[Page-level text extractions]

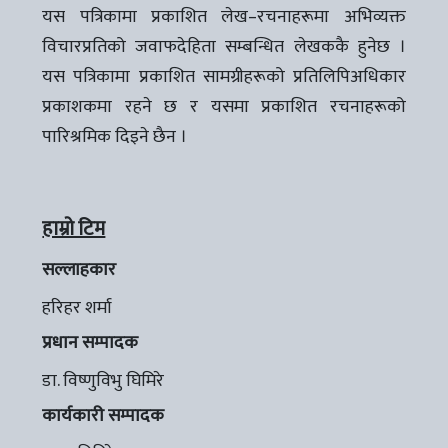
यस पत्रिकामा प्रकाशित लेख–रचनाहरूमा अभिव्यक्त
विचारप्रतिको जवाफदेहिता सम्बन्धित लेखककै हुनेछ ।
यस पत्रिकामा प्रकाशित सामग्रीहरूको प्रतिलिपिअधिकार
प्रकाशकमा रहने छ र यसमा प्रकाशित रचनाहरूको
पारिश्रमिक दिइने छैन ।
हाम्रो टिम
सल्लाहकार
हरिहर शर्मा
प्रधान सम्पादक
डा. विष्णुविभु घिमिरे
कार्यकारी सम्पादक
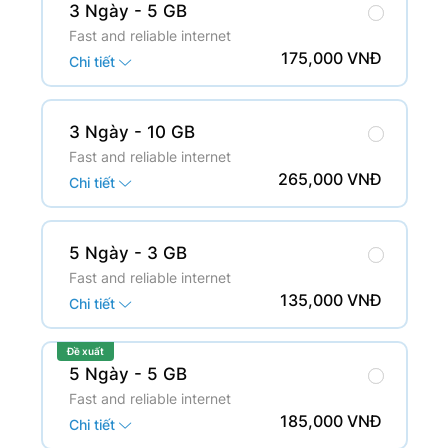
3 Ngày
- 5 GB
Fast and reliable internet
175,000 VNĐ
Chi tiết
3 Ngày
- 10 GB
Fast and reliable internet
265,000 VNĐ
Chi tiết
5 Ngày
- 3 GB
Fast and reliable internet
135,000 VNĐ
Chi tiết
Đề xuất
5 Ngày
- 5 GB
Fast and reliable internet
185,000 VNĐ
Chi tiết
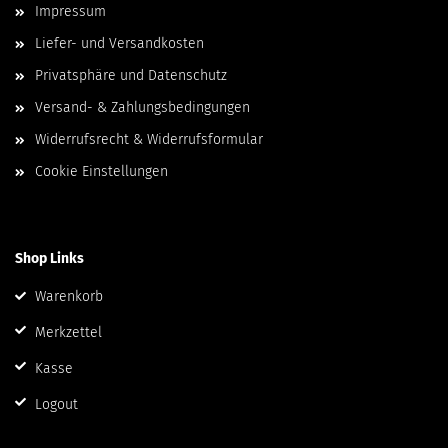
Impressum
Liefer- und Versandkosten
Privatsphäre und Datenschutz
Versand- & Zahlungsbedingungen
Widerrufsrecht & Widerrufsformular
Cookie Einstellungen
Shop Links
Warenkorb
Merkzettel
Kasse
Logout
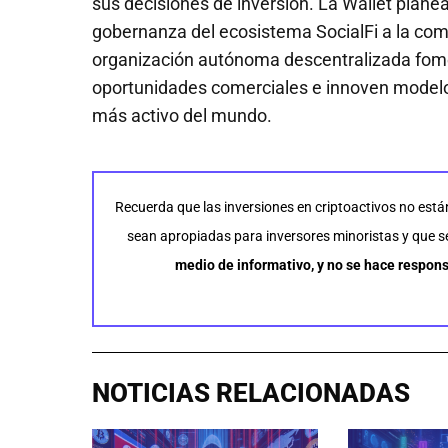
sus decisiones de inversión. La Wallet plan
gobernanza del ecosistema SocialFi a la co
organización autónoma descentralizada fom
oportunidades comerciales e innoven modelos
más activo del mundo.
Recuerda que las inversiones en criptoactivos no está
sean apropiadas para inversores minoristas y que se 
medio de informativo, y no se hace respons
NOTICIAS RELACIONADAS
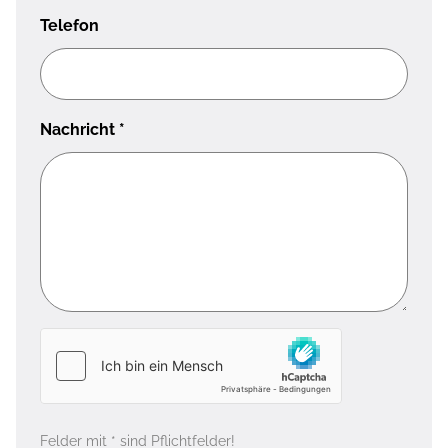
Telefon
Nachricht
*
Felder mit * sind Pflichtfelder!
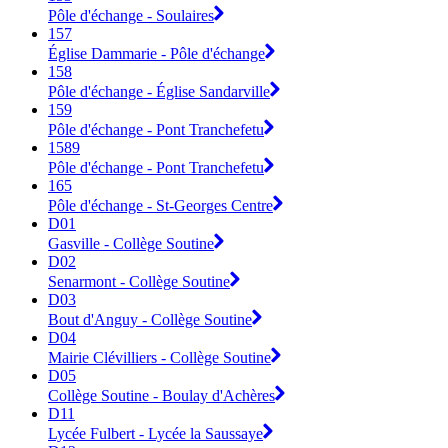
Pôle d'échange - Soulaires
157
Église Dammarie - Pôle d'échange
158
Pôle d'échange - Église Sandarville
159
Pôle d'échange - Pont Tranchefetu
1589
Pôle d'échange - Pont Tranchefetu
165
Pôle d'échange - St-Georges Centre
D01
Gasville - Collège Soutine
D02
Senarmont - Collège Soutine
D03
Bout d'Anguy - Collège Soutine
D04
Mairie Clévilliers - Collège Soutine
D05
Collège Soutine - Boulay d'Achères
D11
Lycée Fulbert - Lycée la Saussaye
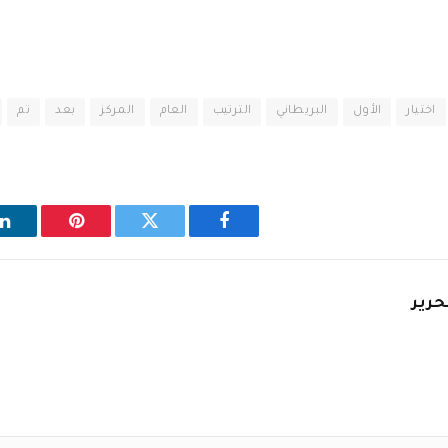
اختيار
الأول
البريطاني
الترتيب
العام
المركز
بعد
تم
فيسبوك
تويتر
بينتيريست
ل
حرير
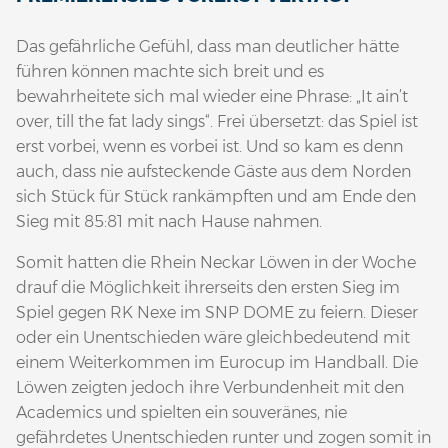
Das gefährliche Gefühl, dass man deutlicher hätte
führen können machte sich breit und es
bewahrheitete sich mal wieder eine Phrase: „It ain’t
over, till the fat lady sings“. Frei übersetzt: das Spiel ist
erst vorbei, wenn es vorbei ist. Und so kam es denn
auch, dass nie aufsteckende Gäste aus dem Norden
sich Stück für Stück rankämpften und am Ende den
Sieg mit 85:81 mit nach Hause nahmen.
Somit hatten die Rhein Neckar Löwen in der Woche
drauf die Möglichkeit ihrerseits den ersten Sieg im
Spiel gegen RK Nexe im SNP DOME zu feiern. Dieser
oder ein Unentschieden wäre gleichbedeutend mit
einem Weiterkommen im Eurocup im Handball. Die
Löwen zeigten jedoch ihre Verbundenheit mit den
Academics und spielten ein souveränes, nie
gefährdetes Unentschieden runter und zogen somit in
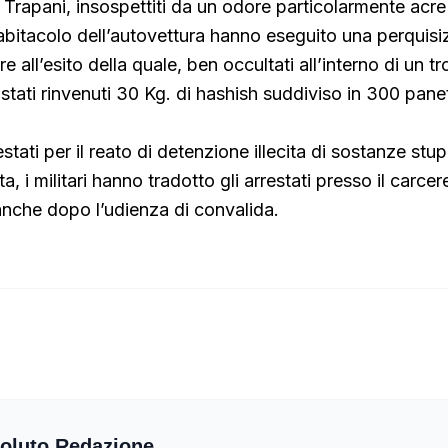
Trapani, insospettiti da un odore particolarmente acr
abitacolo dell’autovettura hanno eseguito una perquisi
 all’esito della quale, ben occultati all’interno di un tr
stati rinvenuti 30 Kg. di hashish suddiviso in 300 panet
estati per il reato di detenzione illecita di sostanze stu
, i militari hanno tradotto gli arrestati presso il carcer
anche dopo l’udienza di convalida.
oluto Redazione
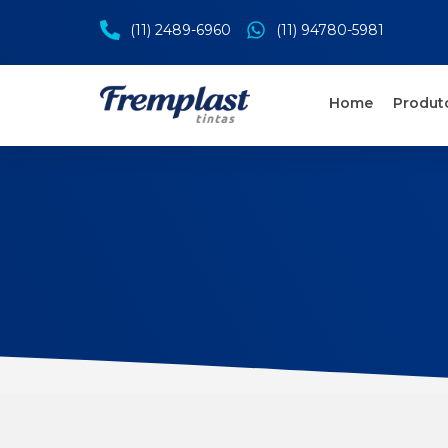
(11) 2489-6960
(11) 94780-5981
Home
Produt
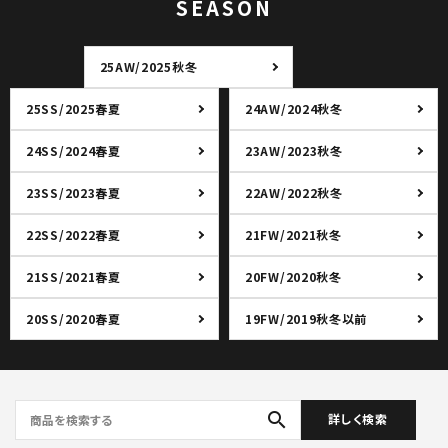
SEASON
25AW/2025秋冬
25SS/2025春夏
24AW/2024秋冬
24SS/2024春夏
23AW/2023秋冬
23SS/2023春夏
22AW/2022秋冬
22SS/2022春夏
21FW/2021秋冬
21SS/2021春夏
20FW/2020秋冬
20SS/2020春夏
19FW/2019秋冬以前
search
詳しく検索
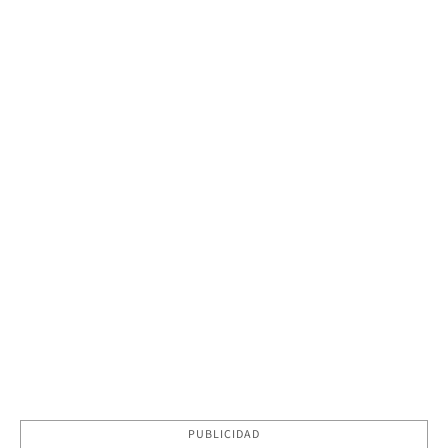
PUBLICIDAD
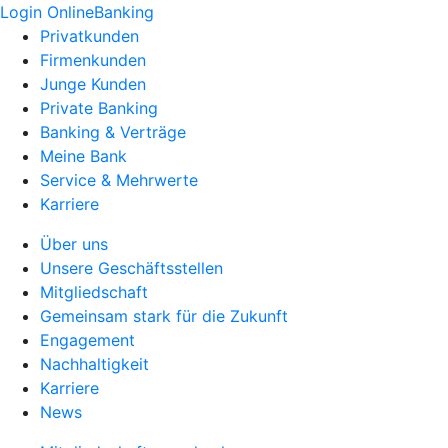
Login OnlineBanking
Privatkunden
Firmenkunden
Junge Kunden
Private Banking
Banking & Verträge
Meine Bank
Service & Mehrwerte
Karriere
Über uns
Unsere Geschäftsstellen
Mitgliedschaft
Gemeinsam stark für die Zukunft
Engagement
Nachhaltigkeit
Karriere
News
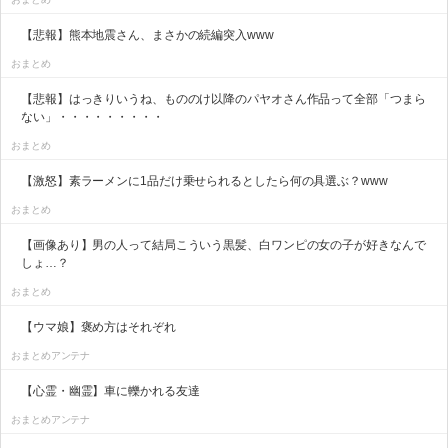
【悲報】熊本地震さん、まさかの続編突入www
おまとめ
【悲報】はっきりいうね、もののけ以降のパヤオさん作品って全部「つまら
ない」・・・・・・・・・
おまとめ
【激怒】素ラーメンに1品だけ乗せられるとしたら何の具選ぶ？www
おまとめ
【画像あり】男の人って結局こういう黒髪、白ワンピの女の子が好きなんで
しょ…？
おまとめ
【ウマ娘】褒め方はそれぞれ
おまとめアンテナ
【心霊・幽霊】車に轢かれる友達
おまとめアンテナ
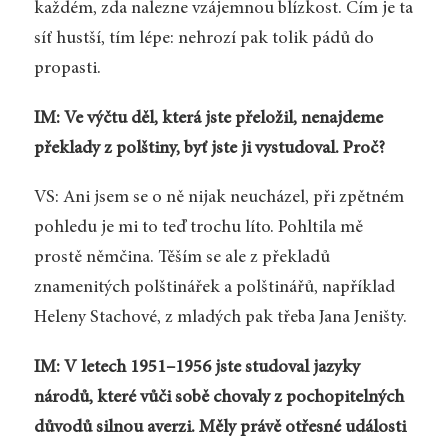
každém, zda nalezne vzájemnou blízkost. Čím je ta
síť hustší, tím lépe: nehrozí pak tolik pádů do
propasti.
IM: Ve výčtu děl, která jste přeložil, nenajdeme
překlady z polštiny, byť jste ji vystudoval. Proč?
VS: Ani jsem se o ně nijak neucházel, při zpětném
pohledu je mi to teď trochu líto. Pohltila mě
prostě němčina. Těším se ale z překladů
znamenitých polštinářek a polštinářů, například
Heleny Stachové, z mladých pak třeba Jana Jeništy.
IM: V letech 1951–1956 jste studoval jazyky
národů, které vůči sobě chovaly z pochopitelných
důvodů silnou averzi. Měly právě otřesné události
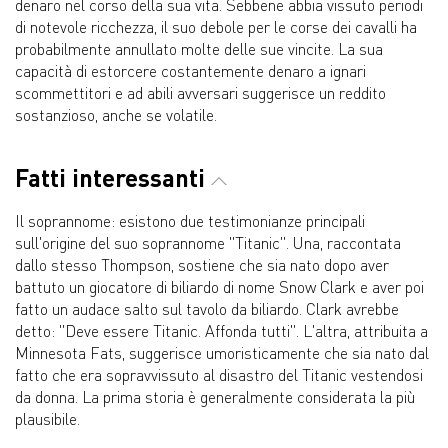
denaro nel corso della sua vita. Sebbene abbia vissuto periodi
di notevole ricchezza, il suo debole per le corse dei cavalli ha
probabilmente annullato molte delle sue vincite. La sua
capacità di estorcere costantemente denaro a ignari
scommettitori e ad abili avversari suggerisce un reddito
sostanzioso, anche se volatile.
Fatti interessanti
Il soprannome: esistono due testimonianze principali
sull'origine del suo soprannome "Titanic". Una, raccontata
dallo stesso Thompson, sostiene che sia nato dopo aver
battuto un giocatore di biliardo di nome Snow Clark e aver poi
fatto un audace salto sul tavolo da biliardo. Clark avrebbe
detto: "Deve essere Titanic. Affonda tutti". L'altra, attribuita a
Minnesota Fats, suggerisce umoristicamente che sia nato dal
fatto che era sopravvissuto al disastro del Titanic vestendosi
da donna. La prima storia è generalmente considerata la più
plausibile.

• [WORK INSTRUCTIONS]
Among the records, find all lines that include the string "jste" and return them.

• [RESPONSE TO THIS TASK]
IM: Ve výčtu děl, která jste přeložil, nenajdeme
překlady z polštiny, byť jste ji vystudoval. Proč?
IM: V letech 1951–1956 jste studoval jazyky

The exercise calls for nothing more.